The Intersection of Success
There is an intersection between professional and personal success. For years I have viewed this crossing as a utopian junction meant only for those who have finally arrived, finally achieved. Not anymore.
The last 10 years I have worked at an extremely frenzied pace. Medicine does that to us; there are always more patients to care for, more meetings to attend, more articles to read. For many of us success is defined as leadership or perhaps expertise, which means taking on more responsibility and work hours. We find ourselves getting up earlier, staying later, and engaging more. There is less time for our own health and self-care, which we must do outside of work hours.
The irony in this is that at the same time we are caring for people. We are the healers, and whether you are a cardiologist, an emergency room nurse, a physical therapist, an clinic administrator or a pharmacist, your end goal is simple: to heal.
So how do we accomplish this task? Whether acute or chronic disease, we promote wellbeing. We tell our patients to remove stress. To practice good sleep hygiene. To exercise. To eat more real food. To meditate. To eliminate unhealthy behaviors: caffeine, tobacco, poor nutrition, and a sedentary lifestyle, all of which are coping mechanisms for stress. We tell them to take more vacations and participate in more activities.
Do you see the irony?
How many times have you gone to work sick yourself, see a sick patient, and tell them to take it easy?
It’s comical, actually. Because we see this every day in ourselves and our partners and we just smile and keep on truckin’.
How many times have you told a patient to start exercising and eating healthier, only to go home late from work and eat whatever food you can find in the pantry and crash until you have to do it all again tomorrow?
About 6 months ago I started experiencing some palpitations. I noticed they would happen randomly and seemed to be increasing in frequency. I kept it to myself until finally after a few months I casually mentioned them to my friend who is a cardiologist.
He had me wear a recording device that recorded my heart rhythm. I was indeed having quite a few irregular beats, 90% of which I wasn’t even aware. I was shocked. He told me this was most likely completely related to stress. No shocker there.
Do you know what that meant? I actually was in control of my own arrhythmias. I had two choices: deal with the stress in my life, or take a medication. I chose A.
It was a wake-up call. I’m young(ish). Or at least I think of myself this way, and the stress I had taken on due to my own inability to push away from the responsibility table was affecting my health.
My first internal thought was “Great. Now I have to exercise even MORE. Now I have to meditate even MORE. Ugh. One more thing to do.”
No. No. No.
This was REALLY hard work for me, to change my mindset. I am Type A person, but I learned to carve out time for myself to do nothing.
That’s right, nothing.
In the last four months I have carved out time in my schedule for Sasha. Not my kids, not my work, not my husband, not to do house stuff, not to reconnect with friends, not to write talks or manuscripts or evaluate data. To care for ME. The healer.

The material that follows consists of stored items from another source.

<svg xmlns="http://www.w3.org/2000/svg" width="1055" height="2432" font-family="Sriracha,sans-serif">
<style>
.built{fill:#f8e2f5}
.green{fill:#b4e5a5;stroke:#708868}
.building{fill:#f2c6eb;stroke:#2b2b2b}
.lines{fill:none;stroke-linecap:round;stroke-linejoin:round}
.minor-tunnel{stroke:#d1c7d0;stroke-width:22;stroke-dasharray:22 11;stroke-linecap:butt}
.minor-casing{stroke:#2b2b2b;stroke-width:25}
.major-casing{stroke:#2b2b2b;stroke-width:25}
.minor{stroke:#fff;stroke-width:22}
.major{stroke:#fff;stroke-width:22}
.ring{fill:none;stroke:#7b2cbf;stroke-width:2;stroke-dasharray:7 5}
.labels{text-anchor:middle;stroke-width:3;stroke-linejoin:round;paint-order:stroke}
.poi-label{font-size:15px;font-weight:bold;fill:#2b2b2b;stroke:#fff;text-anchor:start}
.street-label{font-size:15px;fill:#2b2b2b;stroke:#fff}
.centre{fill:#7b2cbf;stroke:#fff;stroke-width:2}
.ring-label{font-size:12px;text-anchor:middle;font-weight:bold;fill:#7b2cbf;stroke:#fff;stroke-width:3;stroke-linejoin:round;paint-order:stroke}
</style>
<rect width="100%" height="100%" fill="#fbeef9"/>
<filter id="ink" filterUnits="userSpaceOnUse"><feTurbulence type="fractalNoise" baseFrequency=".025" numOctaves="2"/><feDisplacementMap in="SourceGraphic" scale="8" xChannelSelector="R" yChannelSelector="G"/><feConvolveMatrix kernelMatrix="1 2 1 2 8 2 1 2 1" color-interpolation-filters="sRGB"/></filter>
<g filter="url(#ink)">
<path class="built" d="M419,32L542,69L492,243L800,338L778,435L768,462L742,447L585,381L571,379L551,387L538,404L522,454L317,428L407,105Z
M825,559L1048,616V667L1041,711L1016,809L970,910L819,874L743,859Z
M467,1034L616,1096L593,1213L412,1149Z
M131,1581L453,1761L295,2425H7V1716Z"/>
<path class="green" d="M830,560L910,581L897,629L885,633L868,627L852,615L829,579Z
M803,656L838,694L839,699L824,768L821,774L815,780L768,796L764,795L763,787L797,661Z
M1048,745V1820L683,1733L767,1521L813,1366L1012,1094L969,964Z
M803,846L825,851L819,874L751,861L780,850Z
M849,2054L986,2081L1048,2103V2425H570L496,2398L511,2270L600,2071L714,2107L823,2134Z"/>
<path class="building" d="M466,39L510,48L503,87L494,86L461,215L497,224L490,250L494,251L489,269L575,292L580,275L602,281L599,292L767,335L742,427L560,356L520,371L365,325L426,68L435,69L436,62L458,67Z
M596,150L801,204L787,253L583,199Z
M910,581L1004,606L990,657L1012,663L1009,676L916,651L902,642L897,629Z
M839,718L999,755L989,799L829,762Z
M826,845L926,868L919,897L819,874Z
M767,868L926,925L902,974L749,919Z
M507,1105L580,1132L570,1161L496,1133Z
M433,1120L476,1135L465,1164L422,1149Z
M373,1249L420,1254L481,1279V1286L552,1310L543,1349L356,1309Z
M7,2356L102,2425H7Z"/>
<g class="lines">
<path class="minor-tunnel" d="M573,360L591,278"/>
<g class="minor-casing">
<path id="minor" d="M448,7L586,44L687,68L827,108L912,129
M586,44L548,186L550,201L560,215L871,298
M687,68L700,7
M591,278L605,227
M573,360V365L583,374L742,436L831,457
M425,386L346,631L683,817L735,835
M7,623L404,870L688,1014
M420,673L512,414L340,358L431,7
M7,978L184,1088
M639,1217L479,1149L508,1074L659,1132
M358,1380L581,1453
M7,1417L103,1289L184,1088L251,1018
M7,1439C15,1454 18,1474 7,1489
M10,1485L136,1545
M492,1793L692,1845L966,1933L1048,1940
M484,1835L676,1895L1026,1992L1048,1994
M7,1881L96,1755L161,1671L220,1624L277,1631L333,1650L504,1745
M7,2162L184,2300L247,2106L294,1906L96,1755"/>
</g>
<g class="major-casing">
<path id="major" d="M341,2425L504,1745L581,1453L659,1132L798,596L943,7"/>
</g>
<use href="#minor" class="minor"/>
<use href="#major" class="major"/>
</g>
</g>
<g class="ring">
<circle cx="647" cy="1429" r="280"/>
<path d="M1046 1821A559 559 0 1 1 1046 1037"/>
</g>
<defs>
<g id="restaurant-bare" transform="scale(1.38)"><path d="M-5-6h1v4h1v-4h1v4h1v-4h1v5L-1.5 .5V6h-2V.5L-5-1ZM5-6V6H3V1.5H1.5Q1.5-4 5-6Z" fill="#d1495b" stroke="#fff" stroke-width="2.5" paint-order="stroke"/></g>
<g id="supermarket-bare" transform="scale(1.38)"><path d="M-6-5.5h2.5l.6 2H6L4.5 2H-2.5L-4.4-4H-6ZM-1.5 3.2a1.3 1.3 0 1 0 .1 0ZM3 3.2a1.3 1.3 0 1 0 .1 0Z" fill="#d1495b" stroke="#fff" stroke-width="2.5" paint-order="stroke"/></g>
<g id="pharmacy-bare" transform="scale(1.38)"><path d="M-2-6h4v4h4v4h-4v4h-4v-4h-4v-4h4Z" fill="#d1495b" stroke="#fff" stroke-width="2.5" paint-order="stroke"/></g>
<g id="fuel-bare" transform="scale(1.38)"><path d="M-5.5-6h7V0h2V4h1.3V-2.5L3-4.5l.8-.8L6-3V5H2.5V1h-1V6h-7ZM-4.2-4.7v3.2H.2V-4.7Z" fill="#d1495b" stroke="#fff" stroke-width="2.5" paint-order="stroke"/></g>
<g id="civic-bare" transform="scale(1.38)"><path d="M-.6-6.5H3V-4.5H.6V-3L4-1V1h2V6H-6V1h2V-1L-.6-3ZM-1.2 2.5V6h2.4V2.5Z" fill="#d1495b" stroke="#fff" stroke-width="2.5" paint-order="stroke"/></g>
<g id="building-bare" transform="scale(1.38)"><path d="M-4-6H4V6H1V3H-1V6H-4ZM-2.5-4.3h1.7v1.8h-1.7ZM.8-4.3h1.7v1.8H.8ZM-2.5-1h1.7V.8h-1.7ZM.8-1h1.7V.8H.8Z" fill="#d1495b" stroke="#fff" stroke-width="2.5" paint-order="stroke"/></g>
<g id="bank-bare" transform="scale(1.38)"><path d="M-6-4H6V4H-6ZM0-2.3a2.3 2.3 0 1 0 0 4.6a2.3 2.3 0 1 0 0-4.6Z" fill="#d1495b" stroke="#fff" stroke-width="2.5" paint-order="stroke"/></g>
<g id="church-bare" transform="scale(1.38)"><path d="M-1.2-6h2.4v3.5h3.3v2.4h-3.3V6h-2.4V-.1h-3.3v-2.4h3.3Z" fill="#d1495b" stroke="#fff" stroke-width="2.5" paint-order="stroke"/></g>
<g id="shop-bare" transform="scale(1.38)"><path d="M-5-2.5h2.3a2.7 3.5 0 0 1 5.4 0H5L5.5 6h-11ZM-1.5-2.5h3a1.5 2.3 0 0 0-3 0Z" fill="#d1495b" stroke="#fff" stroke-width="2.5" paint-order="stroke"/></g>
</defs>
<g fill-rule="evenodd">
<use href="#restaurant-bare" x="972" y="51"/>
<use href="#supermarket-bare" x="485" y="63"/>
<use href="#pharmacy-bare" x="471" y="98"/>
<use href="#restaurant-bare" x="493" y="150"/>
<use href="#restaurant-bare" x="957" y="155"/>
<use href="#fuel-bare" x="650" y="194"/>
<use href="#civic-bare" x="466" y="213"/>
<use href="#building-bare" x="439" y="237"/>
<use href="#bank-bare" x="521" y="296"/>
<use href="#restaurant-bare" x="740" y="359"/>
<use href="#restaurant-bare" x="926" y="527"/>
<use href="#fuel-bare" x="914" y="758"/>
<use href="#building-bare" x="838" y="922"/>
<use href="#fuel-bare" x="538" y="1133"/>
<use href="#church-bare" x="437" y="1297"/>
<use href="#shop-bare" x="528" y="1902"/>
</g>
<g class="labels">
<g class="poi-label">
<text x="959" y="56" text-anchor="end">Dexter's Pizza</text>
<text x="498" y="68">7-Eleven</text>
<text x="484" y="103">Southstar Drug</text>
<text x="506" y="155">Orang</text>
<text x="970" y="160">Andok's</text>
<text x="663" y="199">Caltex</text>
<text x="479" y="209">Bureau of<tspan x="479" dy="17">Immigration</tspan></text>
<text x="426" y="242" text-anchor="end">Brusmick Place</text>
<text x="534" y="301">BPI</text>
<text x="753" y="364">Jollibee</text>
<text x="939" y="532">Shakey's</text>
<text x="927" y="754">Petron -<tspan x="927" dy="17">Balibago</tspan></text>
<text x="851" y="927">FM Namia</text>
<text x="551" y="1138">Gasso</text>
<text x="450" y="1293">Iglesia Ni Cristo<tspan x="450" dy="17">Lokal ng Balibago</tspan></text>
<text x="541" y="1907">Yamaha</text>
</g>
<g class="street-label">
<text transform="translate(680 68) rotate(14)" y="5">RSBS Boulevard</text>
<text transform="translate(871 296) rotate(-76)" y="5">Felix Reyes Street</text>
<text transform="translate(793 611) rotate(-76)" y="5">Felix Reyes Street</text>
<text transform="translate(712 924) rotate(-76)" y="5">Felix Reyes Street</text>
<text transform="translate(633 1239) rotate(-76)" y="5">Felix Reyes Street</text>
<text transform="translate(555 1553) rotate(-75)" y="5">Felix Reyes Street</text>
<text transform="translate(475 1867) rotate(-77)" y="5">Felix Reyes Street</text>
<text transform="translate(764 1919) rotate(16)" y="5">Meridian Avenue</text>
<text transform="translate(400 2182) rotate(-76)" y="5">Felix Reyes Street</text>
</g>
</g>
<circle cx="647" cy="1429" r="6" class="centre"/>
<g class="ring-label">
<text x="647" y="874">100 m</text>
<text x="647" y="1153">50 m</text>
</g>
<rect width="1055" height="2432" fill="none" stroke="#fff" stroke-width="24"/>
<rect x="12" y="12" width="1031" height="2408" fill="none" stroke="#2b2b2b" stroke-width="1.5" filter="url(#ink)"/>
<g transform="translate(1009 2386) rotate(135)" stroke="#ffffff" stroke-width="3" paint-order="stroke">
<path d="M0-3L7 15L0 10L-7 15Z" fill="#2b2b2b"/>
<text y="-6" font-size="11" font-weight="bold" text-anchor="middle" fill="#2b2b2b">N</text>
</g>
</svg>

Do you know what happened?
My arrhythmia is gone. I am learning to do acts of kindness for myself, which has led to me to look out for my coworkers more. I have more peace, and I notice people that NEED peace around me. I am connecting with my patients again. I sit on their beds and talk with them even if it is three minutes before I take them back to surgery (something I used to do and then became “too busy” to do). I smile more at people in the hallway. I walk a little slower. And I am drinking about half the amount of coffee I was prior. I am taking walks – not running, but walking. Instead of loading up my post-call days with a million errands, appointments and connections, I sit on my deck and read and write (like I am here in this picture). I have realized that my 4:30 am workout starts the night before, with a decent bedtime. And more than anything, I have removed several expectations placed on me by well-intended people.
If we look at self-care at one more thing we have to do, it adds stress.
If we look at self-care as a step toward success, it adds peace.
I would be lying to say that it has been easy. It has been quite the opposite at times. I’ve had to remove several good things in my life. Speeches, great committees, interesting manuscripts. Something has to go when you add time to heal the healer. This took me a while to accept. I can’t be all that I was, because I wasn’t whole. Things had to shift and I had to lose some things I enjoy. I had to give up some things that bring in income, and tell some people I respect no thank you.
But what am I gaining?
I believe that intersection, between professional and personal success, is in our control. And I believe it brings peace. And before you brush my words aside as soft talk, think about the statistics: if you are a female physician, you are 2.3x more likely to commit suicide than non-physician women your age. If you are a male physician, you are 1.6x more likely to take your own life than your non-physician friends. How do you like those odds?
We in medicine need to sit back and evaluate this intersection. We can build artificial hearts. We can transfer organs. We can open clogged arteries and fix bullet holes. Why can’t we fix this intersection? Why can’t we make it PART of our job to HEAL ourselves, the healers? Can you imagine if part of our workday was to exercise, meditate and eat healthy? Some smart organizations have figured this out. Why can’t we?
I want to encourage you to spend 10 minutes today carefully evaluating your own health.
That intersection is reachable. And it starts with you.